L'ANALISI
13 Settembre 2025 - 11:17
CREMONA - Interpretare l’improvvisazione. È un apparente paradosso quello andato in scena ieri sera al teatro Ponchielli con l’esecuzione dello storico Köln Concert di Keith Jarrett a cura di Maurizio Baglini, musicista classico qui alle prese con una delle opere più celebri di sempre quando si parla di album per pianoforte jazz.
Che l’occasione sia di quelle che poche volte capitano, lo suggerisce anche il particolare e temporaneo assetto della sala. Il pianoforte è posizionato al centro della platea, spoglia di poltrone a causa dei lavori di rinnovamento.
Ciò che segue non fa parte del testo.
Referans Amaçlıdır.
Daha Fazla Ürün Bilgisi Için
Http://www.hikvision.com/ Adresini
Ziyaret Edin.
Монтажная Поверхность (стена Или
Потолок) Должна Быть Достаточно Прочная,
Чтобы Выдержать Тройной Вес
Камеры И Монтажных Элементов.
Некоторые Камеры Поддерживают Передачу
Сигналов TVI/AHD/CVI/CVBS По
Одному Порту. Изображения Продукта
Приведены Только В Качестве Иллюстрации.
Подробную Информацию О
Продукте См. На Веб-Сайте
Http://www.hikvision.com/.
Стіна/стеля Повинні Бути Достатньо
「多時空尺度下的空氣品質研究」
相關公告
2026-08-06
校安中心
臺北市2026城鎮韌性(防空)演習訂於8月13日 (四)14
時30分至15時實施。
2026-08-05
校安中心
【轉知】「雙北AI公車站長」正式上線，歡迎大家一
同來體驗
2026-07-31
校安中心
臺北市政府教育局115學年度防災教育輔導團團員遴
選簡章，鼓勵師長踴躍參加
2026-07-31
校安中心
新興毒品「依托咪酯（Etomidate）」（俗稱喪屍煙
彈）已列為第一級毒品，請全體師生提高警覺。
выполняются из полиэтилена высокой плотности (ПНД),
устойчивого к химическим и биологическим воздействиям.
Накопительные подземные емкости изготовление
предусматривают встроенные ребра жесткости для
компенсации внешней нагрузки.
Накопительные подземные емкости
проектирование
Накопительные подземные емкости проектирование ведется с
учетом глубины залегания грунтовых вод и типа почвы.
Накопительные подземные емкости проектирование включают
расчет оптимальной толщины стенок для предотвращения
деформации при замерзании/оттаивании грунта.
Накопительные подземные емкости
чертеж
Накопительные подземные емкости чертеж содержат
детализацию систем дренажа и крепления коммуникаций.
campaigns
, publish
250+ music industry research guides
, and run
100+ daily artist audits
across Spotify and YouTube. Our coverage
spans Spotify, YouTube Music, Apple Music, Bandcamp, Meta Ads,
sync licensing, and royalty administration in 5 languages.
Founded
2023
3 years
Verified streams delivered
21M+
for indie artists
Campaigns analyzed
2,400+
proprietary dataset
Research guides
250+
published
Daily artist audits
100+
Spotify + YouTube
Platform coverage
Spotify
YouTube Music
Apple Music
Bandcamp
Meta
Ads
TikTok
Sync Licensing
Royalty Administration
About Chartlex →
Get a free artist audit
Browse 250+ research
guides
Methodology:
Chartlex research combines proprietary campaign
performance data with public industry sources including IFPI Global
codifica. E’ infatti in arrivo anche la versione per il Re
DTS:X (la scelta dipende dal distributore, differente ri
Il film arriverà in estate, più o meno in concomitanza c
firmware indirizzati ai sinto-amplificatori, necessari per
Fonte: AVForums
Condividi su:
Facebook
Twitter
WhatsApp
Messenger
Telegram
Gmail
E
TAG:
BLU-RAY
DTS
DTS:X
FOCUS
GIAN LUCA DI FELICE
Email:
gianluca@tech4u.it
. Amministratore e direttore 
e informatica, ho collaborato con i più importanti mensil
Il pubblico presente quindi circonda e troneggia sul musicista e il suo strumento in una transitoria sospensione degli ordinari equilibri del teatro. La storia del Köln Concert è nota anche fra i non appassionati: nel 1975 Jarrett arriva a Colonia per tenere un concerto. Lui è esausto, il pianoforte che trova sul palco (diverso da quello richiesto) è scordato e con un pedale rotto. Si è a un passo dalla cancellazione all’ultimo minuto, ma un’accordatura d’emergenza e le parole dell’organizzatore spingono Jarrett ad esibirsi comunque.
Il concerto, totalmente improvvisato, verrà registrato e pubblicato in un album destinato a scrivere la storia della discografia jazz. Seguiranno richieste di trascrizioni, richieste alle quali Jarrett si opporrà spiegando che il concerto «doveva andarsene così come era venuto». Ma anche in questo caso cambierà idea. Baglini, pianista molto apprezzato a livello internazionale, convinto sostenitore di un pianismo rigoroso ma capace di rinnovare le modalità di approccio al pentagramma, offre - insieme a una musica splendida e senza tempo - una implicita riflessione sulla trascrizione e sulla riproposizione di un’opera frutto dell’arte di un momento, un dialogo a distanza, forse, anche fra classica e jazz.
Un gioco di specchi, dato che lo stesso Jarrett pubblicò numerosi album di musica classica (da critico verso quei musicisti classici che vedeva come troppo ingessati) soprattutto per l’etichetta Ecm.
È stata una serata speciale per tanti motivi: rara è infatti l’occasione per vedere il teatro privo dei posti a sedere in platea, con l’intera area adibita a palcoscenico, mentre l’intero ricavato dell’appuntamento, molto partecipato tanto da aprire il loggione, andrà a sostenere l’intervento di sostituzione delle poltrone e dei velluti. Tanti gli smartphone alzati prima dell’inizio del concerto per immortalare un colpo d’occhio difficilmente dimenticabile sulla sala, dominata dal paglierino del legno e dalla grande macchia scura del pianoforte visto dall’alto.